» Exercise requirements
**1)** Answer these questions from the text on the strip_30() method:
(a) What name is given to the module in the 64-bit version?
(b) Which variable enforces the bail-out when u[0] or v[0] is reduced to 2 bits or less?
(c) What is the second 32 (or 64) bit word used as, and for what purpose?
**2)** Write the next part of the text on the strip_30() method, starting after its final sentence.

» Document extract
--- BEGIN ---
Taking on board the lessons from above, we can adjust things to :-
    (1) Extract into a pair of words the most significant 64 (or 128) bits from the larger of the input arrays.
    (2) Ditto for the smaller input array, while keeping the left shift for this pair of words equal to that from (1). Again, this may mean that some of the most significant bits are zero.
    (3) Use a litl_Inv() clone on the double words from (1) and (2) to calculate an m[] with word sized entries).

Here, in essence, the 2nd 32 (or 64) bit word is used as a 'buffer' to stop the neglected borrows from damaging the most significant word. This is the technique used in strip_30() listed below.
[The name strip_30() comes from the objective of 'stripping' 30 bits from the input arrays in each step while building up M[] by a similar amount. On occasion, an early exit is the safest course, and less than 30 bits will be stripped; but this outcome is unusual. For my 64-bit version, I call this module strip_62() but below I shall keep referring to strip_30() for simplicity.]

The section above gives an overview of the method below; this section discusses some adjustments found necessary during development to make it all work :-
(Below, the arrays u[2] and v[2] are the pair of 32 (or 64) bit words that need to be filled from the input arrays by simultaneously copying and shifting so that the most significant bit of u[] (or v[]) is set.)
    (a) I found it necessary to prevent either u[0] or v[0] being reduced to zero. If either value is reduced to 2 bits or less, the method 'bails out' (a variable 'enough' enforces this). Also, if a 'zero flag' is generated when subtracting u[0] from v[0] (or vice versa), it is possible that some (possibly many) bits of u[1] (or v[1]) also become zero. But the accuracy of these values is steadily degraded as the calculation proceeds and so the subtraction that raises the zero flag, may be a subtraction too many. The only conservative decision, in this event, is to bail out.
--- END ---
» Given information
--- BEGIN ---
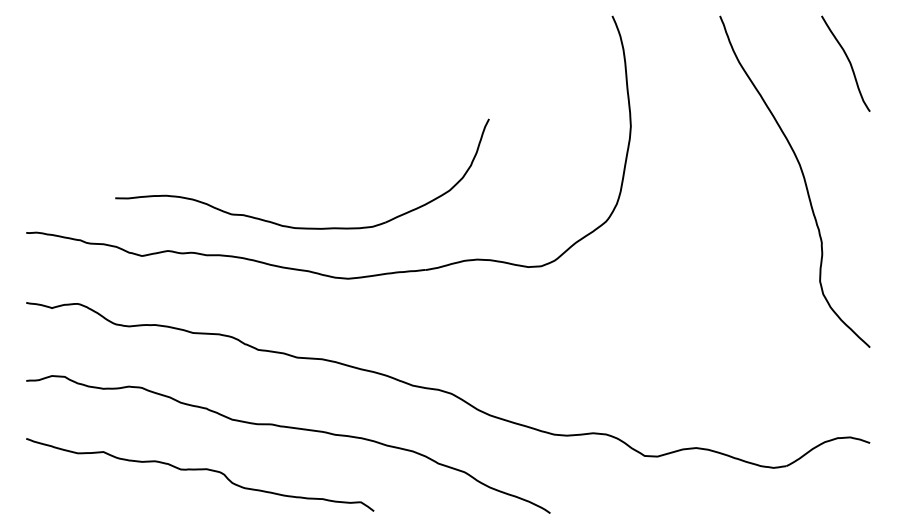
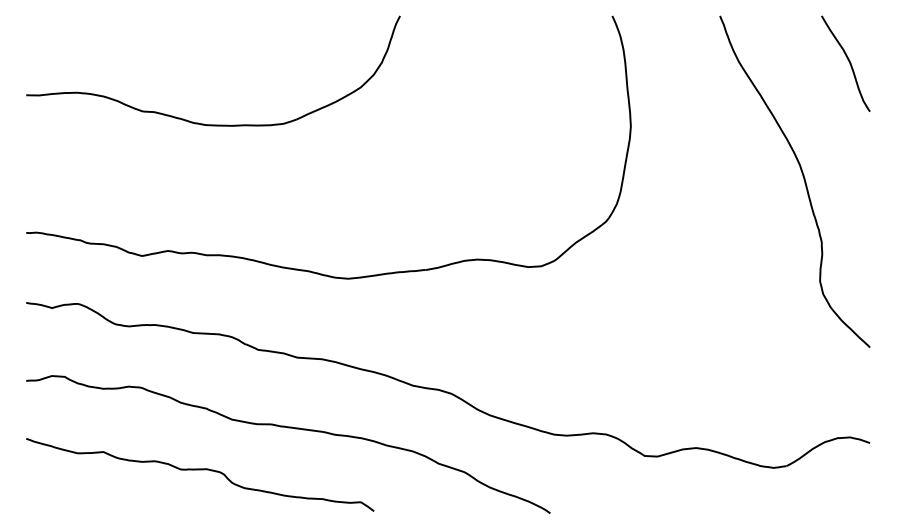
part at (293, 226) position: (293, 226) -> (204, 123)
--- END ---
» Responses by task
**1)**
(a) strip_62()
(b) The variable 'enough'.
(c) It is used as a 'buffer' that keeps the neglected borrows from damaging the most significant word.

**2)**
    (b) From (a) it will be clear that strip_30() is biased towards protecting the least significant bits of u[0] and v[0]. This conservative philosophy, means that on occasion strip_30() will make no progress (e.g. if u[0] were equal to v[0] on entry). If this occurs the array m[] that is returned would be an identity array. This, in turn, means that the post multiplication of M[] by m[] leaves M[] unchanged, and the pre multiplication of the input arrays by m^-1[] leaves the input arrays also unchanged.
    In my implementation strip_30() is buried within a while{} loop (controlled by input array bit size) so the chance of an infinite loop being entered is small but not zero. A set of conditions, that I have successfully used to protect strip_30() from this malignant possibility, are given below. These, or similar conditions, are not optional.

I am not going to discuss strip_30() in any depth here. The theory behind litl_Inv() also applies here, and this can be found in 'eucnotes'. However, a few adjustments have been made :-
    (i) I found that allowing the determinant of m[] to toggle between +1 and -1 (as in litl_Inv()), introduced pointless complexity into several subroutines. By introducing minor adjustments, strip_30() only returns an m[] with a determinant of +1.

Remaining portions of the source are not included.